La requête en prolongation de la rétention étant devenue sans objet, il s’en déduit en effet que l’appel est également devenu sans objet (1re Civ., 12 janvier 2022, pourvoi n° 20-50.027).
Ce raisonnement s’applique a fortiori en cas de remise en liberté décidée par l’autorité préfectorale sans l’assortir d’une assignation à résidence.

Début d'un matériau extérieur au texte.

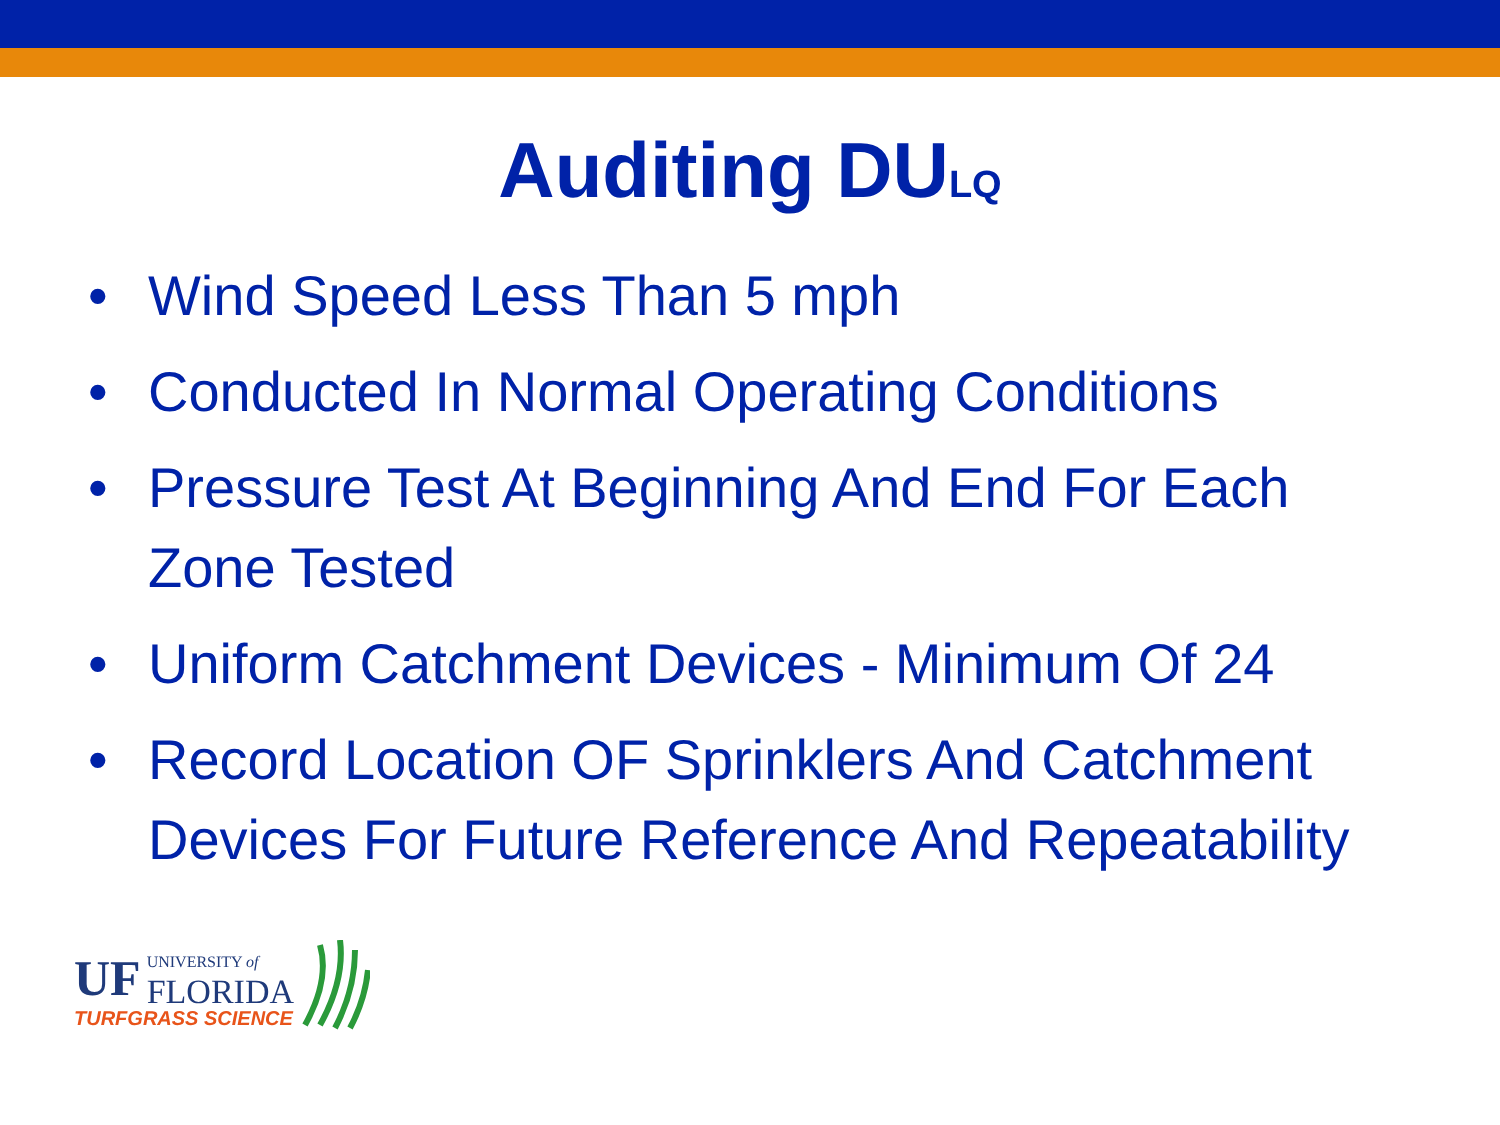Auditing DU<sub>LQ</sub>
• Wind Speed Less Than 5 mph
• Conducted In Normal Operating Conditions
• Pressure Test At Beginning And End For Each Zone Tested
• Uniform Catchment Devices - Minimum Of 24
• Record Location OF Sprinklers And Catchment Devices For Future Reference And Repeatability
UF UNIVERSITY of
FLORIDA
TURFGRASS SCIENCE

Tel est le cas en l’espèce, puisqu’en l’état de la décision du premier juge du 02 janvier 2026 rendue à 11 heures 45 ordonnant la prolongation de la rétention, l’ordre a été donné par les services préfectoraux au personnel du local de rétention de [Localité 3] à 11 heures 56 de remettre en liberté M. [S] [N] après notification d’une assignation à résidence faute de place en rétention, alors que l’appel a été formé par le conseil de M. [S] [N] ce jour, 03 janvier 2026, à 10 heures 31 et devait être examiné à l’audience de ce même jour.
Dès lors, il convient de dire que l’appel formé par M. [S] [N] est sans objet et qu’il n’y pas lieu à statuer.
PAR CES MOTIFS
DECLARONS l’appel sans objet ;
DISONS n’y avoir lieu à statuer ;
ORDONNONS la remise immédiate au procureur général d’une expédition de la présente ordonnance.
Fait à [Localité 5] le 03 janvier 2026 à
LE GREFFIER, LE PRÉSIDENT,
REÇU NOTIFICATION DE L’ORDONNANCE ET DE L’EXERCICE DES VOIES DE RECOURS : Pour information : L’ordonnance n’est pas susceptible d’opposition.
Le pourvoi en cassation est ouvert à l’étranger, à l’autorité administrative qui a prononcé le maintien en zone d’attente ou la rétention et au ministère public.
Le délai de pourvoi en cassation est de deux mois à compter de la notification.
Le pourvoi est formé par déclaration écrite remise au secrétariat greffe de la Cour de cassation par l’avocat au Conseil d’Etat et à la Cour de cassation constitué par le demandeur.